▸ **Exercise**: Below are some records. Say how many of their lines include the string "Trading", giving only the number.

▸ **Exercise materials**:
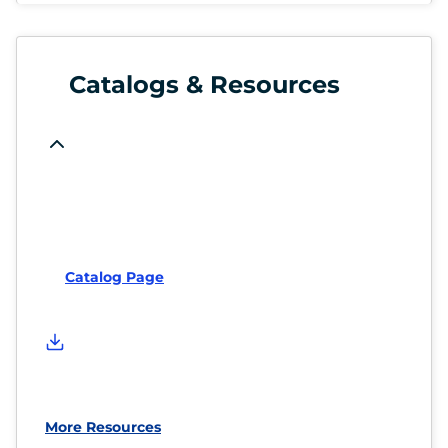
Catalogs & Resources
Catalog Page
More Resources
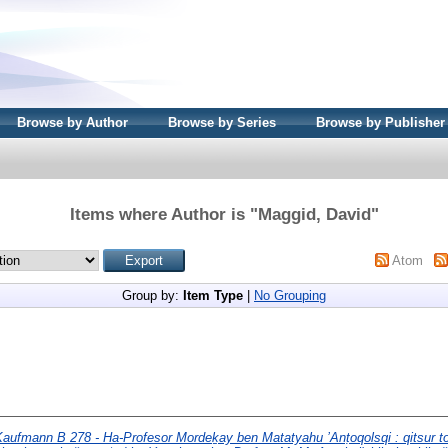
Browse by Author
Browse by Series
Browse by Publisher
Items where Author is "
Maggid, David
"
Atom
Group by:
Item Type
|
No Grouping
aufmann B 278 - Ha-Profesor Mordeḵay ben Matatyahu ’Anṭoqolsqi : qitsur to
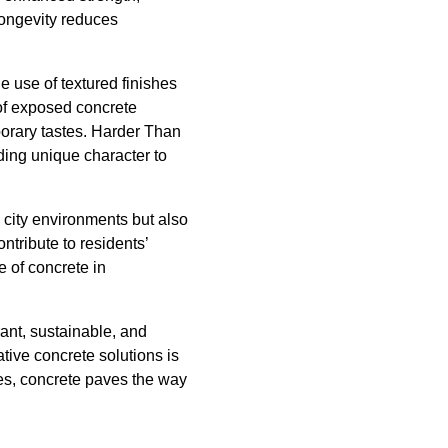
longevity reduces
e use of textured finishes
 of exposed concrete
mporary tastes. Harder Than
ding unique character to
s city environments but also
ntribute to residents’
e of concrete in
rant, sustainable, and
tive concrete solutions is
ces, concrete paves the way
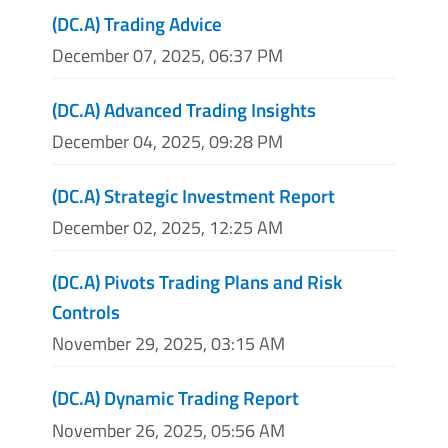
(DC.A) Trading Advice
December 07, 2025, 06:37 PM
(DC.A) Advanced Trading Insights
December 04, 2025, 09:28 PM
(DC.A) Strategic Investment Report
December 02, 2025, 12:25 AM
(DC.A) Pivots Trading Plans and Risk
Controls
November 29, 2025, 03:15 AM
(DC.A) Dynamic Trading Report
November 26, 2025, 05:56 AM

▸ **Result for this task**: 4